= REQUIREMENT 1 =
In the records below, reproduce word for word the lines from the one containing "True or false: Combustivel" up to and including the one containing "Count the number of slices in the pie.". Leave out the picture placeholders.

= TEXT SEGMENT =

---

The Last Movie Stars (2022); Thirteen Lives (2022)
Hollywood power couple Newman and Woodward. Also, racing to rescue boys trapped in a cave in Thailand
The Last Movie Stars (2022)
Streaming on HBO Max
This is a fascinating documentary that shows us two people who for decades seemed to live and grow right before our eyes, to be unmistakably who and what they were. But we discover aspects of them we completely missed. We get to peer into the glamorous, troubled, astonishingly accomplished lives of Paul Newman and Joanne Woodward.
Over the course of six one-hour episodes, this near-devotional undertaking, directed by the actor Ethan Hawke and produced by Martin Scorsese, has the wisdom and guts to be both empathetic and unblinkingly harsh.
It’s about two people we think we already know. For five decades they were everywhere. Married for 50 years, they appeared in dozens of movies (14 of them together) and seemed not to be overwhelmed by but to thrive on relentless public scrutiny.
They parented, in varying degrees of closeness, six children, three of their own, three from Paul’s former marriage. Intensely committed to family life, they were also impossible to ignore as dominating celebrities of their era, from the late 1950s until their years of declining health, beginning in the early 2000s.
They were attractive, talented, and deft at managing the ravenous media. They almost never threw tantrums in public, always seemed to be in a kind of cordial control, and made movie after movie, from comedies to melodramas to socially aware wake-up calls scrutinizing media, the law, politics and the rights of women.
How, we wondered, could they enact so many different roles so convincingly? And how did they keep their marriage together on the tricky shoals of show business?
Hawke announces early on that we have only clues about this miraculous self-management and we’re still piecing together its subtle shifts and dodges. We’ve fooled ourselves by allowing these two tangled lives to glitzily glide by us. In order to make us look closer, Hawke, on camera, functions as far more than an overseer. He’s collagist, tireless researcher and probing interviewer of those who knew the Newmans or were inspired, impressed and moved by them.

---

= MATERIAL TO PROCESS =
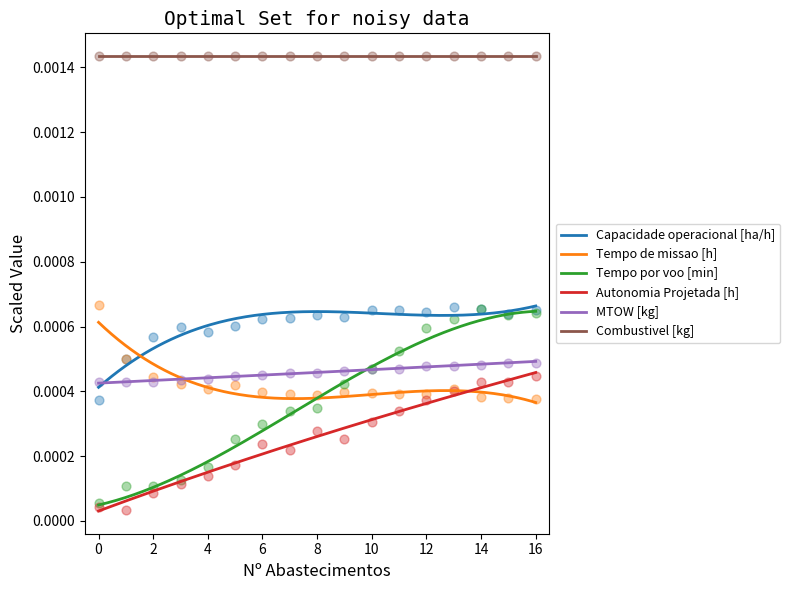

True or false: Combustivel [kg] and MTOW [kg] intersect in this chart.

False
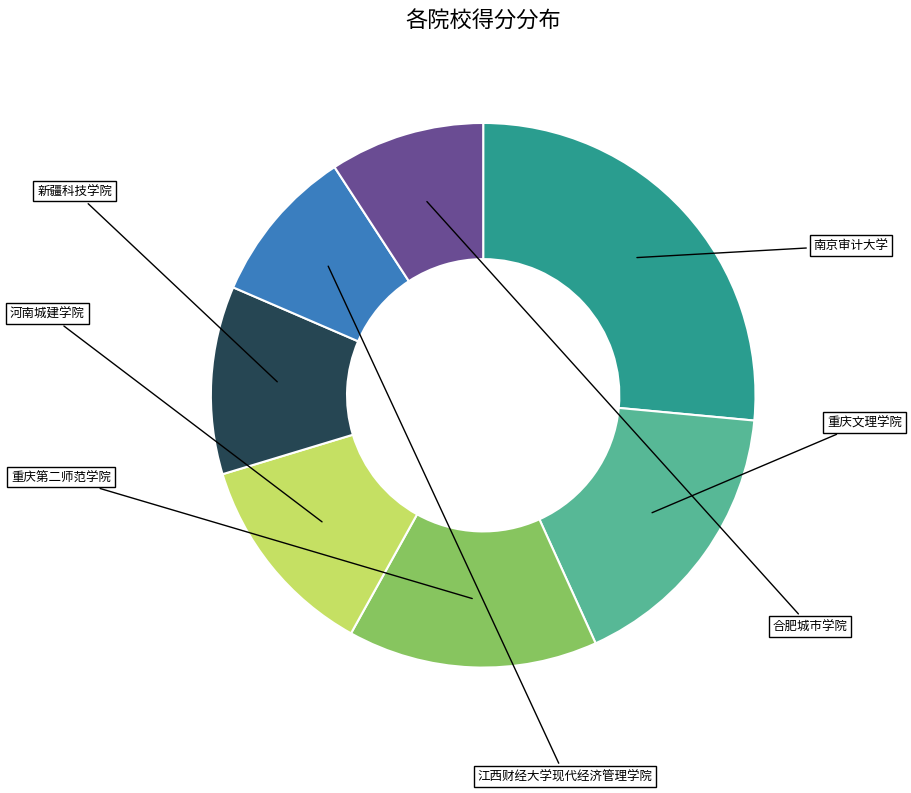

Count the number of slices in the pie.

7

---

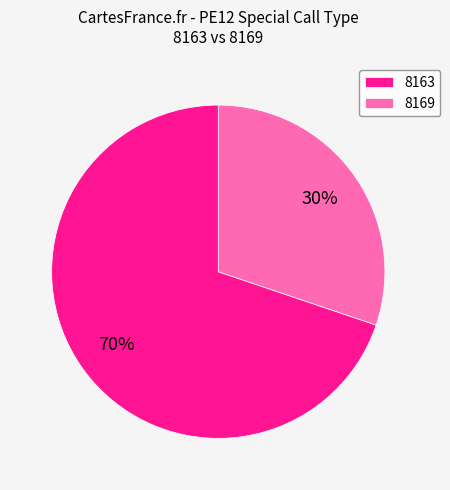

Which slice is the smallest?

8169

---

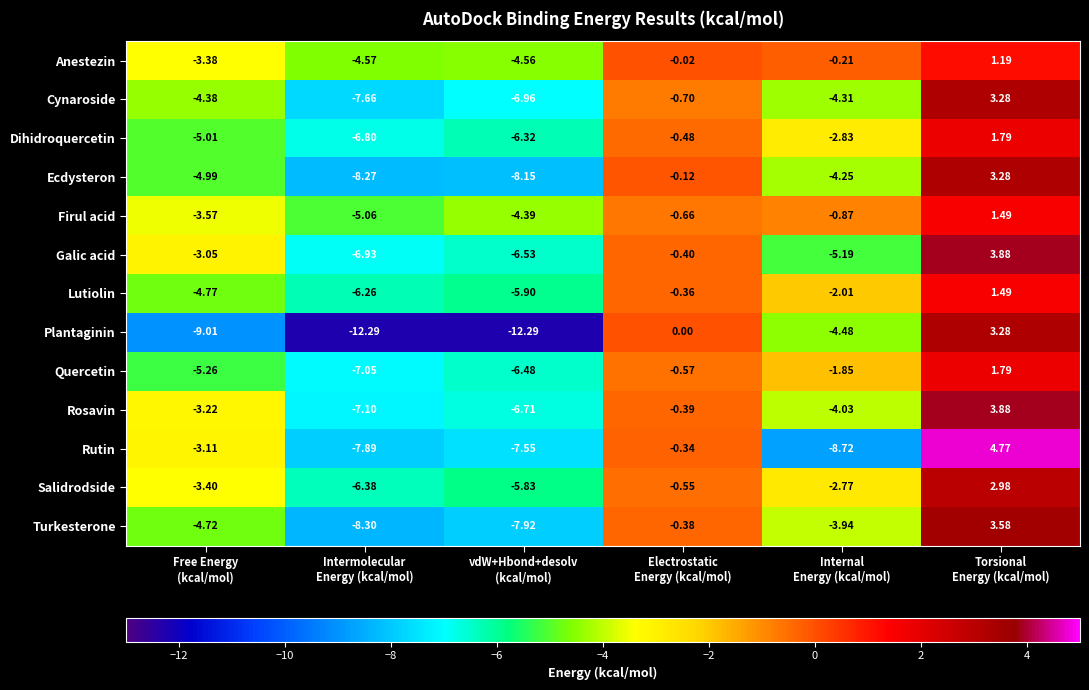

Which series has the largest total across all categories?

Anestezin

---

= REQUIREMENT 2 =
Carry on the review of the Newman and Woodward documentary from its last sentence.

= ANSWER 1 =
True or false: Combustivel [kg] and MTOW [kg] intersect in this chart.

False

Count the number of slices in the pie.

= ANSWER 2 =
The contributors closest to the couple try to fill us in on a troubled, sometimes destructive relationship. Paul’s drinking came close to wrecking his career. His infidelity pushed Joanne to nearly walk out on him.
He took up at age 47 a “hobby” driving racing cars that Joanne and the family were forced to cheer on, filling them with anxiety every time he entered a competition. Most painfully, Newman never managed to console and stay close to his deeply unsettled son Scott, who slipped from the family’s embrace and died of a drug overdose.
Hawke had his work cut out for him. Smartly, he let the way the documentary fell into his lap arrange the structure we see. Newman had contemplated writing a memoir and committed a good deal of it to paper. Later he declared all those manuscripts hollow and false, and destroyed them.
So, family, friends and co-workers decided to gather from the past or newly record on audio or video tape (1) Newman and Woodward speaking for themselves, along with (2) others who knew the couple (some of the recordings were made after Newman’s death). Coalescing this far-flung material gives the documentary its loose, companionable rhythm.
To further enliven matters, Hawke has enlisted actors to read aloud for us excerpts from the taped material in charming, even powerful, imitations of the actual speakers. Brooks Ashmanskas neatly pulls off a deeply snide Gore Vidal, Laura Linney is delightfully wise and kind both as herself and as Joanne, and George Clooney makes for a killer Newman – what an inspired choice Clooney was to give voice to the iconic movie star with secrets none of us have yet divined.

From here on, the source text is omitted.